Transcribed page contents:
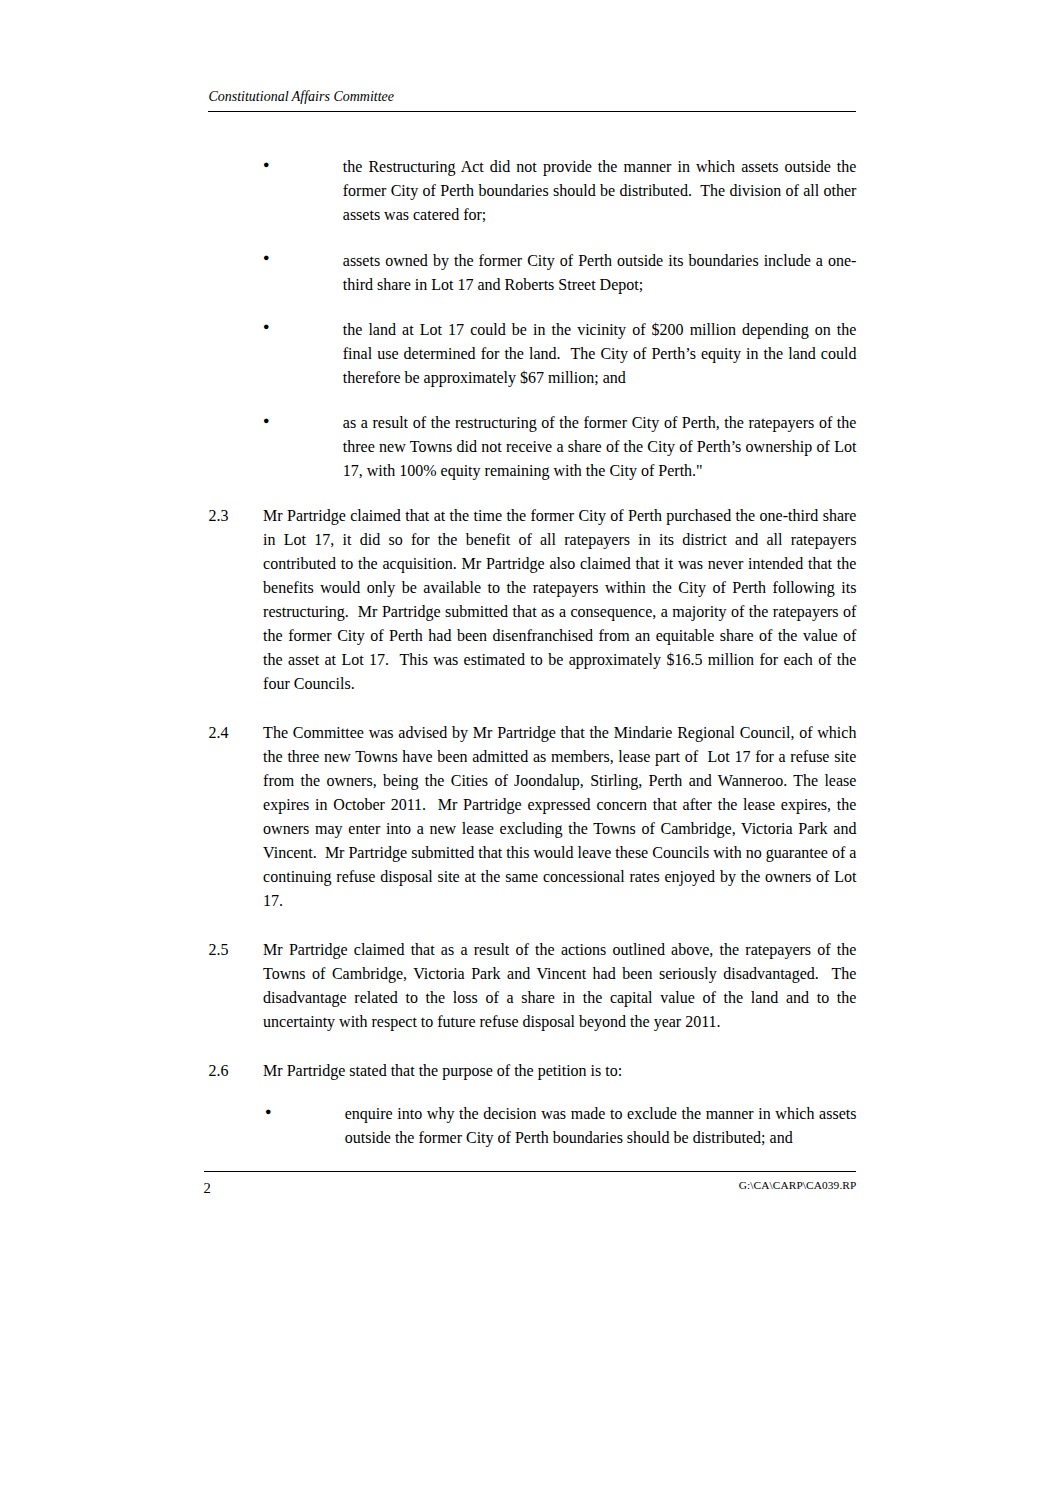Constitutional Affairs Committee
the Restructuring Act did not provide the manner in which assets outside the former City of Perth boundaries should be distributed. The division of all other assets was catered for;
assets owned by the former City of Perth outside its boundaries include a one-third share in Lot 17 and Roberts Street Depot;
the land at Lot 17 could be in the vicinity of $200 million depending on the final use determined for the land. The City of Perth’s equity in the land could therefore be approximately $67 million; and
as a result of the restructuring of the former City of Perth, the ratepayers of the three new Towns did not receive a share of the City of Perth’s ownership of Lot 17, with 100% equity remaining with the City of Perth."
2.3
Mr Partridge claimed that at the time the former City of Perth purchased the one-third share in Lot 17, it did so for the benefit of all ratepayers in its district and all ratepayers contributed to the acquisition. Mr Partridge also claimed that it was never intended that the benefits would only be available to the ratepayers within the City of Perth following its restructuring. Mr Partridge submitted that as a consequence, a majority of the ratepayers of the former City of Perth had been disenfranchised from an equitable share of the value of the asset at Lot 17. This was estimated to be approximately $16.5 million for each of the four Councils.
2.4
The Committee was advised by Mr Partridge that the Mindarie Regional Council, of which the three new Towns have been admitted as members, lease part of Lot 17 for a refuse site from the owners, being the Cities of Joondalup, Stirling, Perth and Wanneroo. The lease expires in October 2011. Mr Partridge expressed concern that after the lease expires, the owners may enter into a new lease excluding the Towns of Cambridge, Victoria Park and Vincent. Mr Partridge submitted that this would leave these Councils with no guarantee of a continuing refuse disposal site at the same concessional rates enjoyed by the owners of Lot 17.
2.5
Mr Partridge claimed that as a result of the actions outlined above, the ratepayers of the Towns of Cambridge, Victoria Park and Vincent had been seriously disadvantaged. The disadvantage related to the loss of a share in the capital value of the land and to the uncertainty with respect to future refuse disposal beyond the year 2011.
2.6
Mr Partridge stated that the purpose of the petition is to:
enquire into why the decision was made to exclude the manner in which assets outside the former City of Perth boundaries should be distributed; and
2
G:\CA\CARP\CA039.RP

TASK OBJECTIVE:
Copy each line above precisely, dropping the pictures.

YOUR SOLUTION:
Constitutional Affairs Committee
the Restructuring Act did not provide the manner in which assets outside the former City of Perth boundaries should be distributed. The division of all other assets was catered for;
assets owned by the former City of Perth outside its boundaries include a one-third share in Lot 17 and Roberts Street Depot;
the land at Lot 17 could be in the vicinity of $200 million depending on the final use determined for the land. The City of Perth’s equity in the land could therefore be approximately $67 million; and
as a result of the restructuring of the former City of Perth, the ratepayers of the three new Towns did not receive a share of the City of Perth’s ownership of Lot 17, with 100% equity remaining with the City of Perth."
2.3
Mr Partridge claimed that at the time the former City of Perth purchased the one-third share in Lot 17, it did so for the benefit of all ratepayers in its district and all ratepayers contributed to the acquisition. Mr Partridge also claimed that it was never intended that the benefits would only be available to the ratepayers within the City of Perth following its restructuring. Mr Partridge submitted that as a consequence, a majority of the ratepayers of the former City of Perth had been disenfranchised from an equitable share of the value of the asset at Lot 17. This was estimated to be approximately $16.5 million for each of the four Councils.
2.4
The Committee was advised by Mr Partridge that the Mindarie Regional Council, of which the three new Towns have been admitted as members, lease part of Lot 17 for a refuse site from the owners, being the Cities of Joondalup, Stirling, Perth and Wanneroo. The lease expires in October 2011. Mr Partridge expressed concern that after the lease expires, the owners may enter into a new lease excluding the Towns of Cambridge, Victoria Park and Vincent. Mr Partridge submitted that this would leave these Councils with no guarantee of a continuing refuse disposal site at the same concessional rates enjoyed by the owners of Lot 17.
2.5
Mr Partridge claimed that as a result of the actions outlined above, the ratepayers of the Towns of Cambridge, Victoria Park and Vincent had been seriously disadvantaged. The disadvantage related to the loss of a share in the capital value of the land and to the uncertainty with respect to future refuse disposal beyond the year 2011.
2.6
Mr Partridge stated that the purpose of the petition is to:
enquire into why the decision was made to exclude the manner in which assets outside the former City of Perth boundaries should be distributed; and
2
G:\CA\CARP\CA039.RP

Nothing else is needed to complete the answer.